WHAT IS BEING ASKED →
Check each line of the material below, and copy it if it holds the string "Werktag".

....

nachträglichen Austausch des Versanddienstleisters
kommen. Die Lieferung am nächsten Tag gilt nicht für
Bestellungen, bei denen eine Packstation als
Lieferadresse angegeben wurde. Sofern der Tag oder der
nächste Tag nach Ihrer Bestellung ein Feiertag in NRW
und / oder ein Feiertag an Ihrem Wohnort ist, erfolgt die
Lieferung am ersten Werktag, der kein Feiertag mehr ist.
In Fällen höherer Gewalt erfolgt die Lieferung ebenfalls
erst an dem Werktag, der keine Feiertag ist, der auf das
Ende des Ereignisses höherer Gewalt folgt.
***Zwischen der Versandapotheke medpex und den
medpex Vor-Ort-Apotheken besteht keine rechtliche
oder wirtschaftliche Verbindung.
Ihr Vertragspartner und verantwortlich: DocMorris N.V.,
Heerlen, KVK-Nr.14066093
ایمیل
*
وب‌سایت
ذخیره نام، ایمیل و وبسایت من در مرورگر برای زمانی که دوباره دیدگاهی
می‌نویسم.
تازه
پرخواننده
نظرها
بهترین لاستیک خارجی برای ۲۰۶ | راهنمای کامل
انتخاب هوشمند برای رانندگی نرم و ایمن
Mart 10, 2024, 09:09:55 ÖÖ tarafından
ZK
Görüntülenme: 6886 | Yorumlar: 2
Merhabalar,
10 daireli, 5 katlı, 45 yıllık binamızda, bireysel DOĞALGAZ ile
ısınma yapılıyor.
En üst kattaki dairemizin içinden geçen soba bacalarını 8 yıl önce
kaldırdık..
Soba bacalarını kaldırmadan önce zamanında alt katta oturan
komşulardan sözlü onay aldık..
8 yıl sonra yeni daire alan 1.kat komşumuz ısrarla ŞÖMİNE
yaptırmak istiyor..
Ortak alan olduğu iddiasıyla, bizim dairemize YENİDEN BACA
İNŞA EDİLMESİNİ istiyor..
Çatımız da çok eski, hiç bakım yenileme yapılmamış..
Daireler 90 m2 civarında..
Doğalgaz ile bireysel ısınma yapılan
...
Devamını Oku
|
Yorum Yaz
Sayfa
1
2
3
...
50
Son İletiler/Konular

....

PROBLEM SOLUTION →
Lieferung am ersten Werktag, der kein Feiertag mehr ist.
erst an dem Werktag, der keine Feiertag ist, der auf das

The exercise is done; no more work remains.